Le Berghain apparaît comme un lieu extrêmement contemporain, de par son rapport au monde actuel. La productivité sacrée est vilipendée par l'existence de sets durant des week-ends entiers, dans un espace-temps où la division entre le jour et la nuit est abolie. le Berghain, à contre-courant de son époque, définit un autre rapport à l'image, laquelle est, pour ainsi dire, interdite dans l'enceinte du club. Téléphones portables, appareils photos et autres miroirs sont bannis : c'est là la condition nécessaire à la libération des esprits, donc des corps. Toutefois, conscient des vicissitudes de l'époque, le Berghain fait la chasse aux photos volées et publiées sur internet. le Berghain propose ainsi une expérience rare : la reconnexion avec le moi profond, la déconnexion avec le moi social.
Le Berghain apparaît aussi comme un lieu qui se rapporte à l'histoire humaine sociale. Par le chahut de la fête et le mystère qui entoure les pratiques, le club rappelle les bacchanales romaines et les fêtes dionysiaques grecques. Par le renversement des valeurs qui y est promu, le Berghain rappelle le carnaval et le charivari médiévaux. On regrette, en lisant cet essai par ailleurs fort intéressant, que l'auteur n'ait pas poussé la réflexion sur ce point anthropologique, justement. Étonnamment, le Berghain se rattache à des pratiques très anciennes de fêtes collectives, visant à interroger le monde environnant. le club semble ainsi vital à ses habitués qui y trouvent tant un défouloir physique qu'un "laboratoire des genres" (p.107) ou un lieu d'expérimentation physique et spirituelle. le Berghain, comme d'autres lieux alternatifs berlinois ou européens (même si ces lieux sont constitutifs d'une certaine identité berlinoise), apparaît essentiel, et les menaces qui pèsent sur son existence plutôt graves. Evidemment, le modèle proposé par le Berghain ne saurait, du moins à court terme, définir une nouvelle norme sociale unanimement acceptée ; ce n'est d'ailleurs sûrement pas le souhait de ses propriétaires.

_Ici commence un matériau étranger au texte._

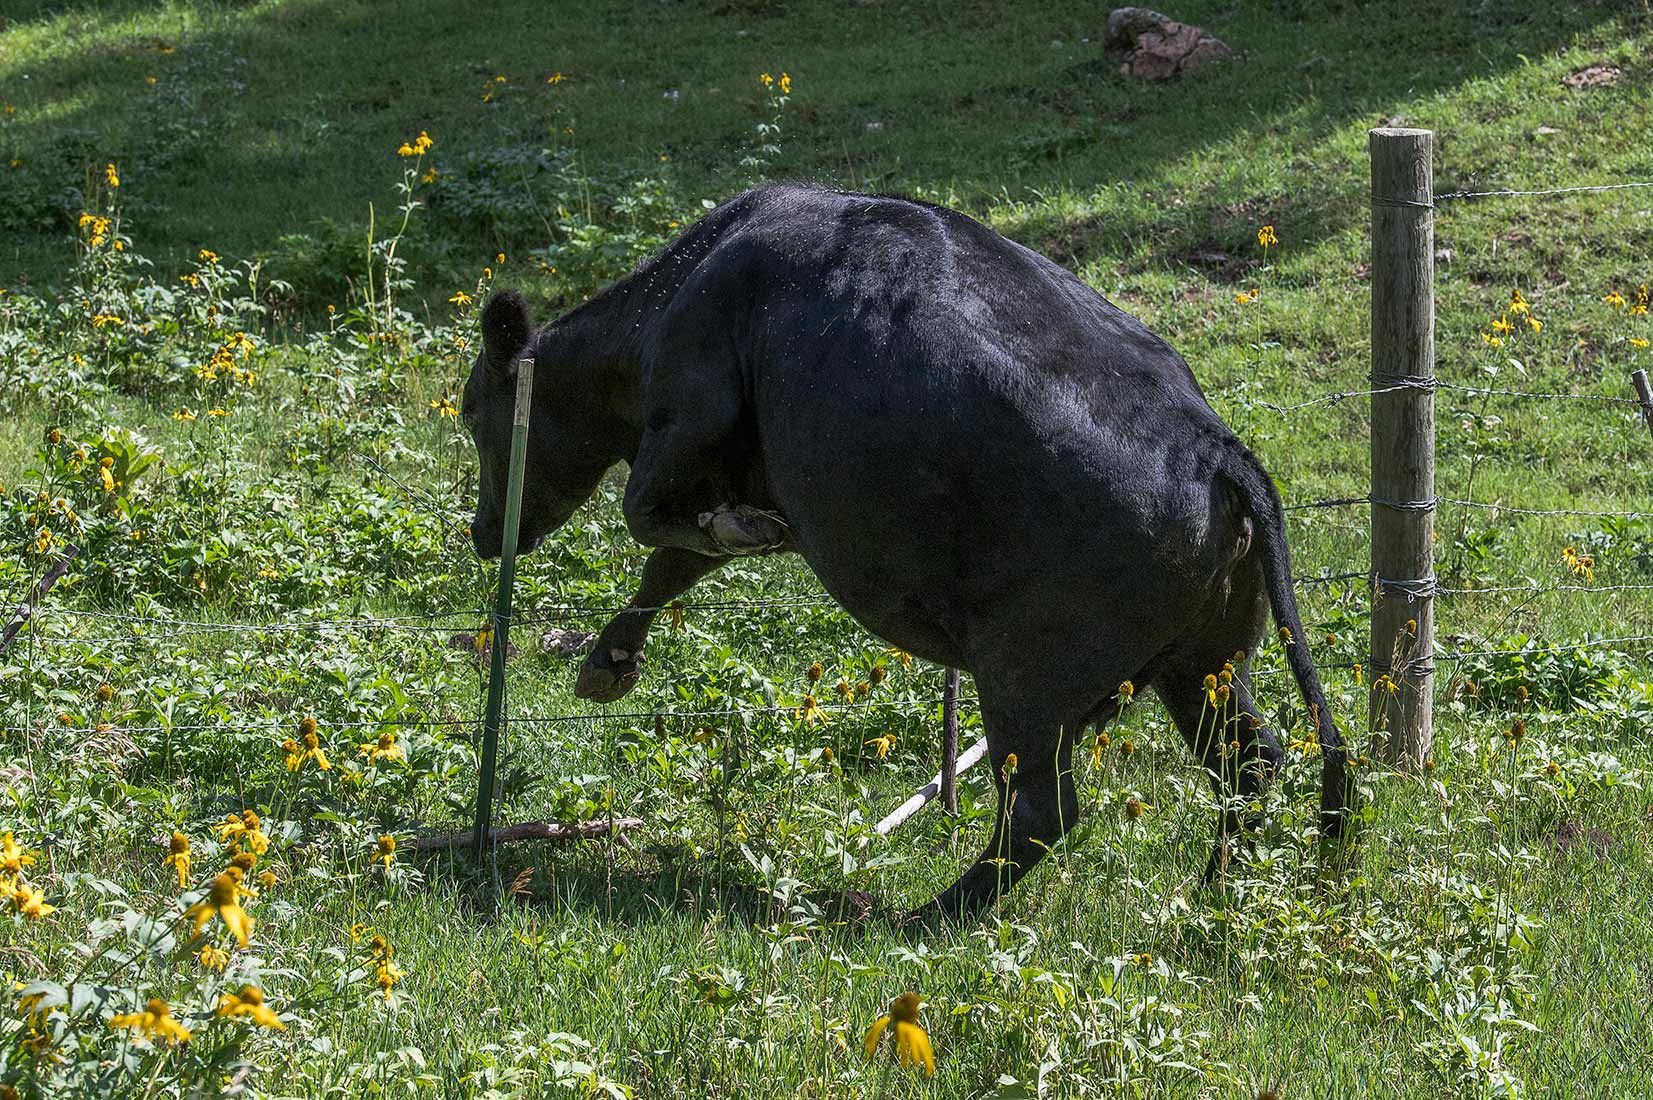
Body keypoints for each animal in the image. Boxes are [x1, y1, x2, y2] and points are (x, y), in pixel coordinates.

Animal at [461, 182, 1351, 920]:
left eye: (472, 413)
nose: (481, 534)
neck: (681, 288)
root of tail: (1218, 453)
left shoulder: (689, 421)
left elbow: (650, 521)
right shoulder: (738, 470)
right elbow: (672, 562)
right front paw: (609, 659)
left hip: (1027, 678)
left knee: (1042, 811)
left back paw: (930, 916)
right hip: (1202, 664)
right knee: (1250, 763)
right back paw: (1212, 892)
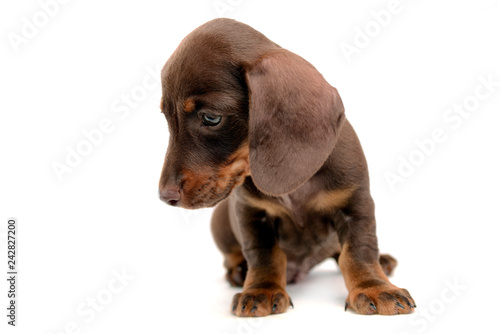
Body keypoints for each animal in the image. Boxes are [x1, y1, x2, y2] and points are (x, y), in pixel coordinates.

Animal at [159, 17, 414, 316]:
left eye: (211, 117)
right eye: (167, 117)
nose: (165, 196)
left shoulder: (356, 205)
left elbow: (358, 251)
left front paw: (374, 286)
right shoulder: (252, 214)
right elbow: (264, 255)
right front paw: (262, 290)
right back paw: (238, 270)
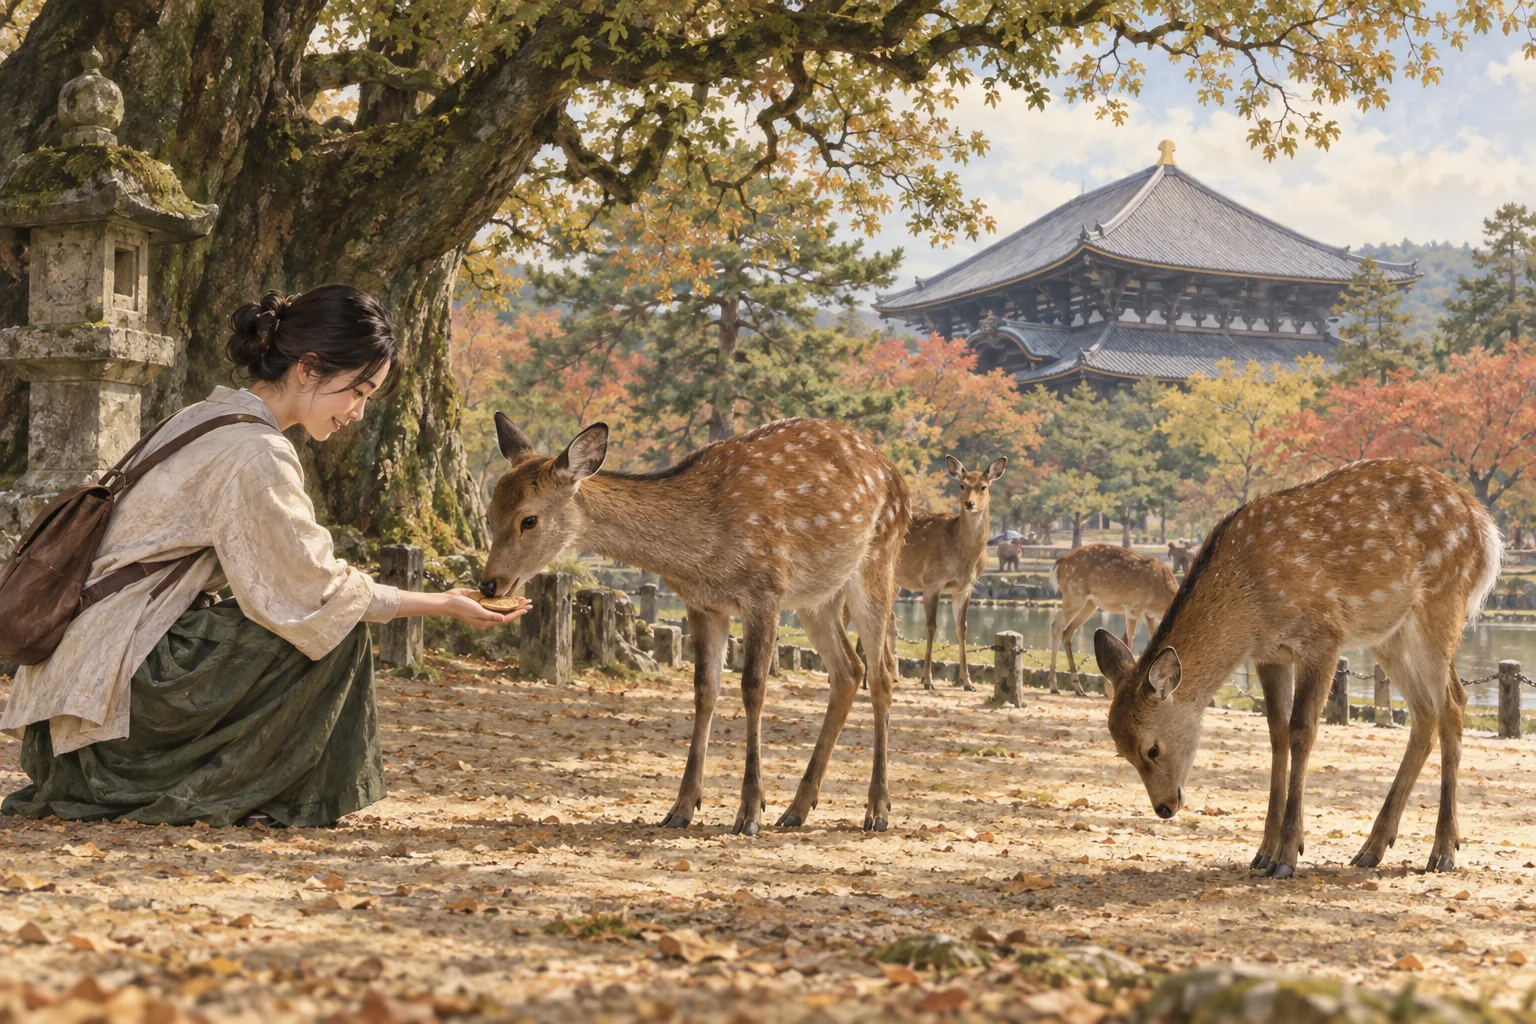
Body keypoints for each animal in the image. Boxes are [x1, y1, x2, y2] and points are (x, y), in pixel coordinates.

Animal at [480, 413, 910, 836]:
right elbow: (704, 689)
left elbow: (753, 688)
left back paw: (877, 810)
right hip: (817, 597)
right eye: (489, 514)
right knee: (849, 670)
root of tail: (898, 480)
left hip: (879, 561)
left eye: (529, 519)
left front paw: (750, 812)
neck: (700, 550)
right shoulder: (702, 604)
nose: (489, 583)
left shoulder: (765, 590)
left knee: (882, 674)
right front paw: (681, 808)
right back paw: (797, 809)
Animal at [894, 456, 1007, 692]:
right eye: (962, 485)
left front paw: (968, 682)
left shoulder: (964, 587)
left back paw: (890, 674)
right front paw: (927, 680)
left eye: (983, 486)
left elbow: (962, 628)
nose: (969, 504)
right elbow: (931, 627)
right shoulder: (931, 582)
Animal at [1048, 544, 1177, 698]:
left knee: (1067, 632)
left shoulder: (1147, 615)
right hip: (1074, 594)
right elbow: (1128, 642)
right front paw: (1113, 690)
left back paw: (1078, 688)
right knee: (1057, 626)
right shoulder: (1133, 607)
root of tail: (1058, 564)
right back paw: (1054, 686)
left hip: (1090, 603)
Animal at [1096, 458, 1501, 878]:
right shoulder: (1270, 654)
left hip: (1441, 603)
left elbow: (1301, 731)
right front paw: (1263, 853)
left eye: (1152, 748)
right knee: (1425, 711)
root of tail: (1485, 525)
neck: (1249, 606)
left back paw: (1443, 852)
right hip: (1389, 633)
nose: (1164, 808)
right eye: (1121, 752)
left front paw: (1288, 856)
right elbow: (1276, 732)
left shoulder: (1323, 635)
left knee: (1453, 703)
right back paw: (1371, 848)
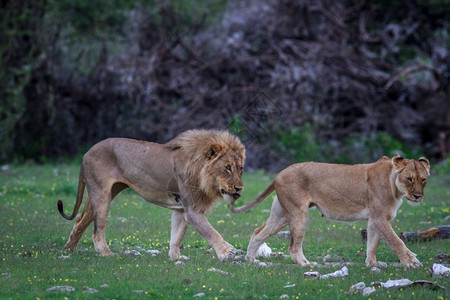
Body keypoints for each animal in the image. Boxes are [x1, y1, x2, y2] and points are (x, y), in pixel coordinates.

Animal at [58, 129, 246, 260]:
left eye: (240, 168)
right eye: (227, 167)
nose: (239, 188)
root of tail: (87, 152)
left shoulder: (181, 209)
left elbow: (176, 236)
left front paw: (175, 258)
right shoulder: (192, 210)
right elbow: (211, 232)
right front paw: (228, 252)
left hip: (101, 194)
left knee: (79, 222)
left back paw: (70, 250)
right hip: (102, 195)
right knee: (97, 231)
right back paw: (107, 254)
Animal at [234, 155, 430, 268]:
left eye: (423, 180)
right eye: (409, 179)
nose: (418, 196)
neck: (395, 187)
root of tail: (278, 174)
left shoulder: (375, 219)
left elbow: (373, 243)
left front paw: (372, 264)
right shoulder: (380, 218)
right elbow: (396, 241)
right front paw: (411, 262)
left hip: (281, 215)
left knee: (258, 233)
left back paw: (251, 260)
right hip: (298, 213)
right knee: (293, 247)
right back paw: (307, 264)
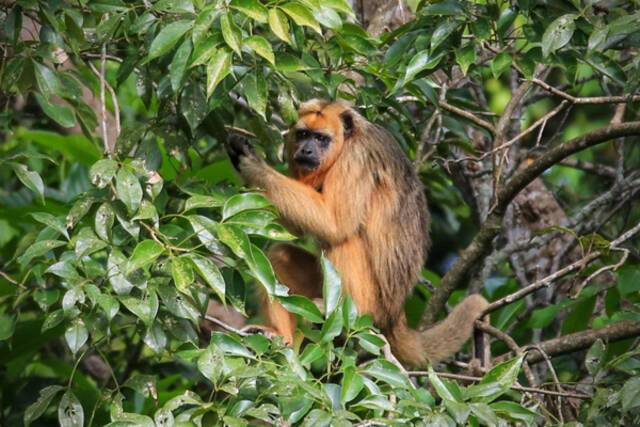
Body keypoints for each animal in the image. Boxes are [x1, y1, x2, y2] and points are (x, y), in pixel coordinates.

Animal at [228, 100, 488, 368]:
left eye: (321, 138)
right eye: (303, 134)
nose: (307, 150)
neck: (347, 140)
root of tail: (395, 314)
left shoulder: (355, 159)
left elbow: (334, 222)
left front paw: (253, 166)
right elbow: (295, 230)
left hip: (375, 305)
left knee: (345, 239)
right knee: (280, 254)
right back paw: (281, 338)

Toutefois, l'existence d'un tel club, avec son histoire, sa culture techno, sa capacité à générer une force collective digne des grandes fêtes antiques païennes, son refus des déviances individualistes (culte de l'image personnelle, hiérarchisation des individus selon leur sexe, leur sexualité ou leur couleur de peau), son ouverture aux marges de la société contemporaine, constitue un symbole de la spécificité d'une certaine culture européenne, humaniste et progressiste.